This issue of the Journal of Addictions Nursing focuses on research and clinical perspectives on interventions, ethical questions, and research findings central to the specialty practice of addictions nursing. As the science undergirding the patterns and effects of addictive behaviors has grown, so have the protocols and policies related to substance use and behavioral addictions.
The "soon to be published" International Classification of Disease (ICD) 11 will introduce more nuanced interpretations of patterns of substance use and their implications for health, including diagnoses based on the harm that the substance use causes for the individual's family or social well-being. The scientific evidence is foundational to practice by providers of several disciplines and roles.

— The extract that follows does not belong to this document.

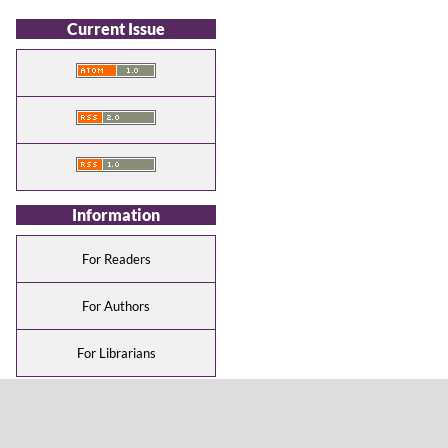
Current Issue
Information
For Readers
For Authors
For Librarians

How does nursing practice differ from that of medicine and other social sciences? The work by nurse clinicians and researchers in this edition emerge from professional roles related to the concerns and health care needs of persons at risk for, or experiencing, substance use disorders (SUDs) and/or dual diagnoses. Increasingly, dual diagnoses, defined as a SUD, and a diagnosed major psychiatric disorder account for high mortality and morbidity linked worldwide with substance use.
Nurses, along with other providers who care for persons at risk for, or experiencing, SUDs, practice based on attitudes, beliefs, and knowledge about SUDs, and optimally, their professional practices are based not only on the scientific evidence shared with other disciplines but also on nursing models and other biopsychosocial theories.
These broad-based theories include philosophies that are emerging worldwide like patient-centered care (Institute of Medicine, 2001; World Health Organization, 2007), always central to the work of nurses. Innovation generated by research and as a function of translating scientific findings to practice builds on discoveries, which should lead to policy changes. The World Health Organization patient-centered care model resonates with the early work of Nightingale and builds on the social determinants of health (Marmot, 2005), renewing long endorsed public health and nursing perspectives. Social circumstances, personal attributes, and socioeconomic factors, both causative and contributory, are given weight in understanding health and disease.
Newer concepts stimulate practice changes and direct nursing research on SUDs and behavioral addictions. New configurations of the nurse-patient relationship require reflection and voice. We think we have provided that here.
We hope to raise questions about how the nurse incorporates changes into the nurse-patient relationship based on new scientific evidence and applied within a nursing framework.
How do we work with others to translate nursing knowledge and expertise as well as research generated by other disciplines into our scope and standards of practice? We offer the contents of this issue with these questions in mind.